A recent survey of UnionLine employees for the Solicitors Regulation Authority has revealed that 60 per cent of respondents were among the first generation of their family to go to university.
The survey, which was conducted by the firm across the year and submitted to the Solicitors Regulation Authority (SRA) on September 30, is required to show the equality and diversity data of the company. It was recognised that there was a lack of a diverse legal profession, so since 2011 the Legal Services Board has required regulators to monitor the equality and diversity of their firms.
As a result, all firms regulated by the SRA are required to submit their equality and diversity data each year. The SRA can then identify and inform the approach firms take to recruitment, promotion and other workplace policies.
The SRA has been keeping data for two years, allowing law firms across the country to see how they compare, and to identify areas for improvement. UnionLine has been able to identify key areas where it is ahead of the national trend.

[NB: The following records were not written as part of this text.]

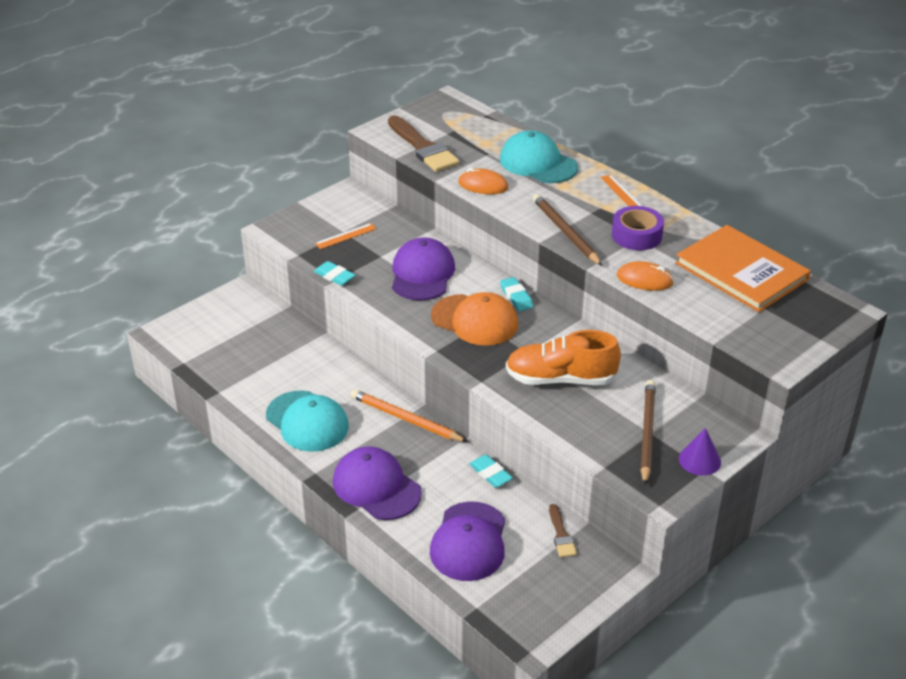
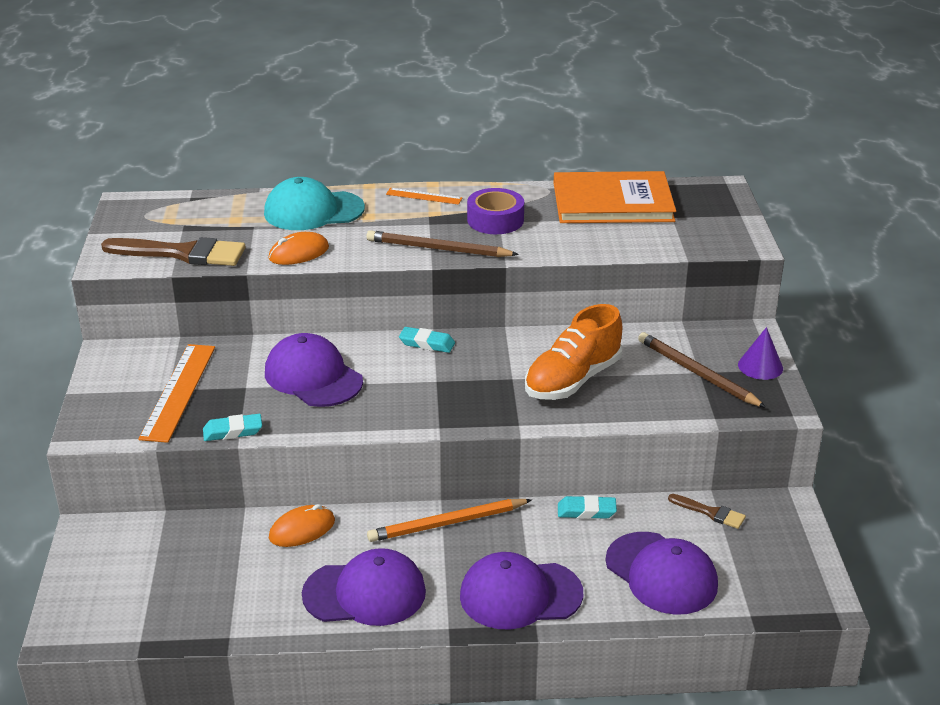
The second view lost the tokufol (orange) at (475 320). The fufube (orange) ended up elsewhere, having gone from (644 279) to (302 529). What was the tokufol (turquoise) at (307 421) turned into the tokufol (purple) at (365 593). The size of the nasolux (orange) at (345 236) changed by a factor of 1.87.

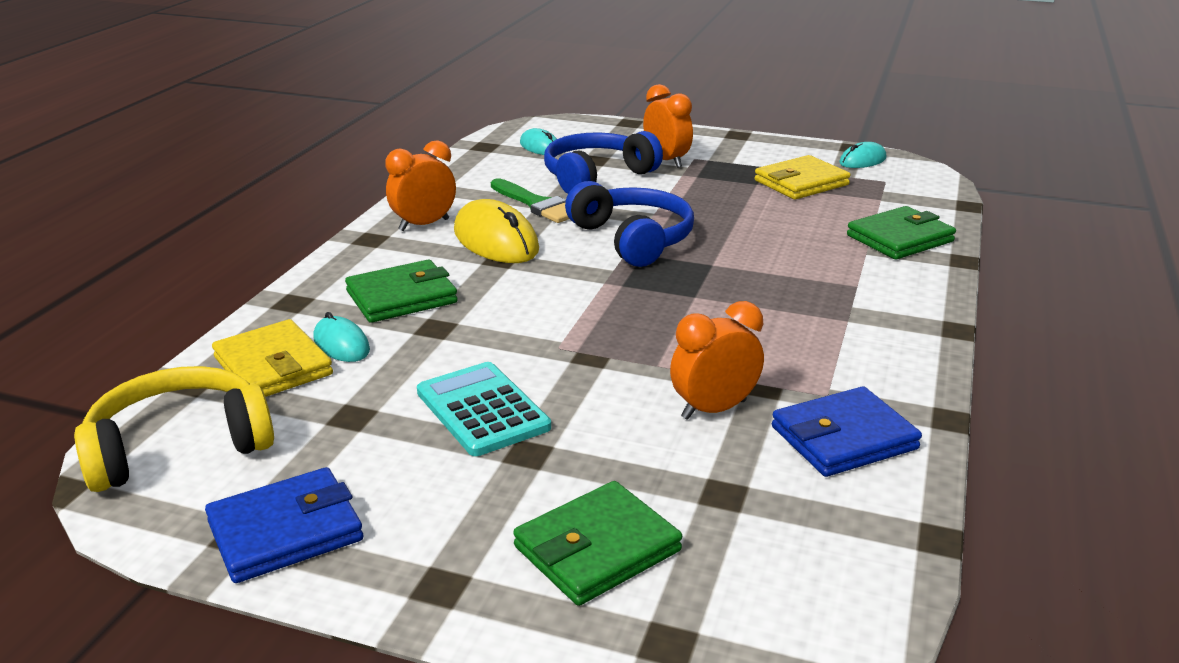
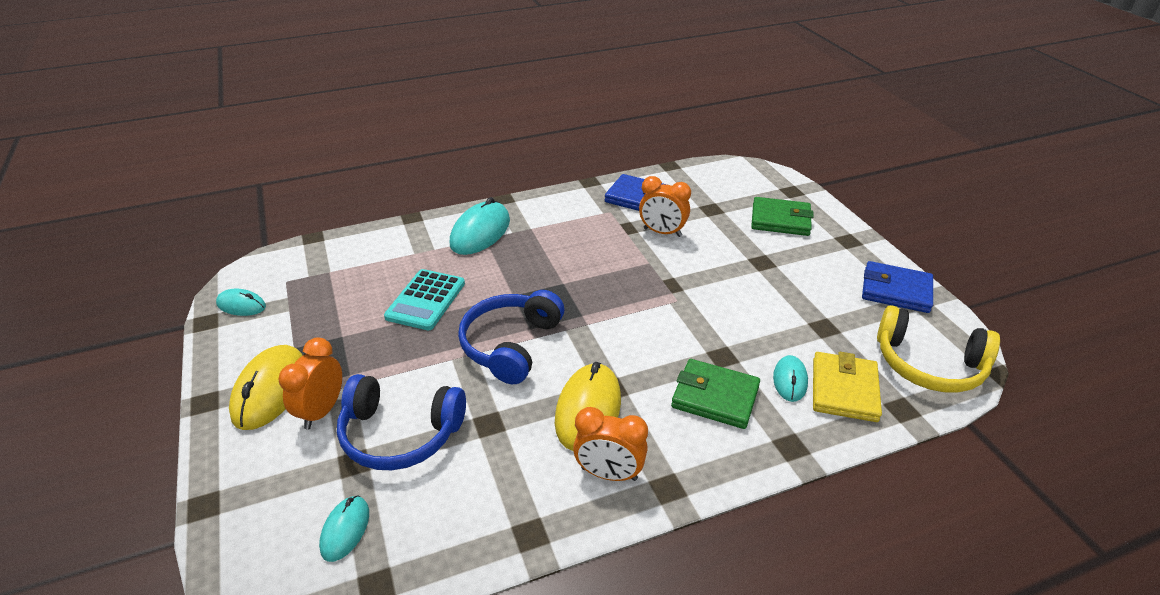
The second view lost the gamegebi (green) at (537 204). The second view lost the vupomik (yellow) at (801 183). The second view lost the vupomik (green) at (900 238). The second view gained the fufube (yellow) at (270 390). The second view gained the fufube (turquoise) at (480 232). The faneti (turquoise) ended up elsewhere, having gone from (482 410) to (425 300).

Sixty per cent of UnionLine employees were the first generation of their family to go to university, putting us ahead of the national figures of just 34 per cent. However, 10 per cent of UnionLine employees did not attend university at all. This figure is lower than the SRA’s figures, which show 37 per cent of workers in the profession have not attended higher education.
Results showed that 10 per cent of the firm’s respondents considered themselves to have a disability under the definitions of the Equality Act 2010. In the SRA figures, this number stands at just two per cent.
It was also revealed that 40 per cent of respondents working at the firm were aged between 25 and 34, compared to 31 per cent nationally. Seventeen per cent of employees at UnionLine were aged 35 to 44, 10 per cent were aged 45 to 54, and 33 per cent were aged between 16 and 24.
All respondents who stated they held a managerial role within UnionLine were female, while 33 per cent of chartered legal executives were male. Eighty-three per cent of solicitors at the firm are female.
Thirty-three per cent of respondents to the UnionLine survey are male, and 67 per cent are female. We match up across the legal profession, with the national figures showing 36 per cent of workers are male and 64 per cent are female.
Just over three per cent of UnionLine employees attended school outside of the UK, compared to seven per cent in the SRA’s data. Of those who attended school in the UK, 93 per cent attended a state school. Just 78 per cent of respondents at a national level attended a UK state school.
However, there were some areas where UnionLine has potential to improve its equality and diversity data.
Seventeen per cent of employees within UnionLine are from BAME backgrounds, according to the survey. Employees from white UK backgrounds made up 83 per cent of responses. In the SRA data, 85 per cent of law firm employees are white, with just 15 per cent from BAME backgrounds.
Seven per cent of employees at UnionLine said they were the primary carer for a child under 18, yet in the SRA data, 28 per cent of law firm employees are the main carer for a child.